Lords of the Water Lilies explores the Ros Valley as a milieu for technical imagination. Along sections of the river that cut through ancient crystalline formations, landscape structures act as “attachment points” for modernization projects — parks, dams, and power stations. The artist employs a method of “re-imagining” to cultivate new sensibilities, allowing us to re-appropriate modern technology that homogenizes the environment. By speculatively engaging with the landscape’s perception, she demonstrates how the question of technology can be reopened through an affirmation of non-modern cultures, thus enabling multiple sensibilities and techniques.

In collaboration with environmental geographer Dr. Jonathan Turnbull, the project also examines the potential of the concept of “weird” in studying the Ros. This approach allows us to embrace the impacts of the Anthropocene and navigate contexts where different forms of agency and temporality collide in unexpected and unsettling ways.

Kazka

(acrylic, paper)

Karina Synytsia

In this work Karina draws parallels between the work of Ukrainian entomologist Lev Shelyuzhko during World War II and the destruction of the National Plant Genetic Resources Center in Kharkiv in 2022, during the Russian invasion. She blends reality with fiction using a semi-fantastical style to explore themes of memory, loss, and the interconnectedness of nature and human history. In Kazka, museum artefacts gain sensitivity and become observers of political upheaval. Butterflies from Shelyuzhko’s collection and plants from the Kharkiv Genetic Bank tell their stories of traveling through war-ravaged landscapes. They become unintended guardians of cultural and scientific memory, persisting despite the destruction around them.

This work was created following Karina’s expedition to the Institute of Plant Breeding in Kharkiv, where she explored the aftermath of the destruction of the Plant Genetic Resources Center to better understand the importance of preserving such collections in the context of war.

Water Body

(acrylic, photo wallpaper)

Karina Synytsia

Water Body continues the painting series Welcome to Paradise, which explores the contrast between media images of an idealised paradise and the reality of war and destruction. The project uses photo wallpapers, popular in post-Soviet interiors of the 2000s, to visually express this dissonance.

Painting elements of destruction and hopelessness over the wallpaper, Karina shows how bright, utopian images transform under the influence of war. The destruction of idyllic scenes becomes a metaphor for the loss and pain encountered in everyday life.

In her work, Karina focuses on the water bodies that suffer serious negative environmental consequences due to war. They become part of the narrative of the photo wallpaper, highlighting the connection between human and other-than-human war losses.

Eyelashes and Sand Crystals

(video, mixed media)

Daryna Mamaisur

The Herbarium of Kherson State University is one of the largest collections of lichens, vascular, and bryophyte plants from southern Ukraine and Crimea. This collection, formed by scientists over a century, is now preserved at the Precarpathian National University in Ivano-Frankivsk. It was evacuated there by the team of the Kherson University after the deoccupation of the city, to protect it from destruction due to ongoing shelling.
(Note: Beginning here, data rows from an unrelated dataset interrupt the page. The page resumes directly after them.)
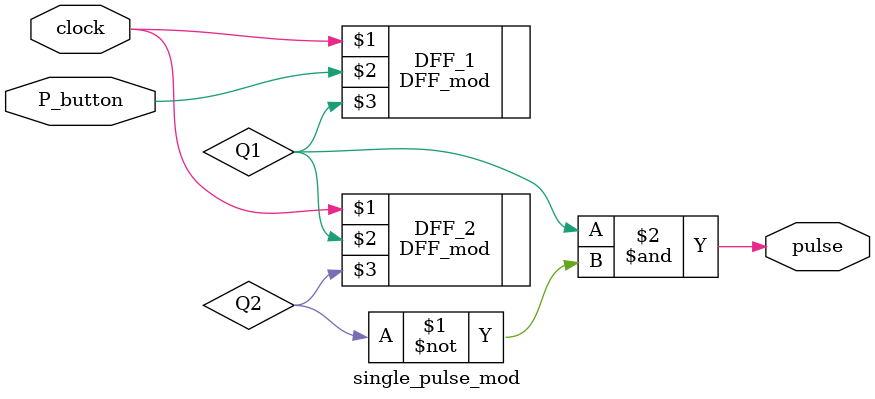
<source format=v>
`timescale 1ns / 1ps


module single_pulse_mod (input clock, P_button, output pulse);
    
    wire Q1, Q2;
    
    DFF_mod DFF_1 (clock, P_button, Q1);
    DFF_mod DFF_2 (clock, Q1, Q2);
    and U1 (pulse, Q1, ~Q2); 
    
endmodule

</source>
The project Eyelashes and Sand Crystals focuses on the unique case of the herbarium in exile and the work of scholars who continue collecting samples despite lacking a place to store them. It is an experiment to visually translate the role of Kherson’s collection in the distorted temporality of war: where the present competes with the past, and where memory itself is threatened. The landscape here is fragmented and inaccessible due to occupation, the passage of time, and the loss of biodiversity, remaining unseen to the naked eye. Yet, the catalogued description of the landscape does not compete with the poetics of language, leaving space for imagination. The installation hints at the botanist’s workspace, merging scientific findings with the reflections of artistic research. imagination. The installation hints at the botanist’s workspace, merging scientific findings with the reflections of artistic research.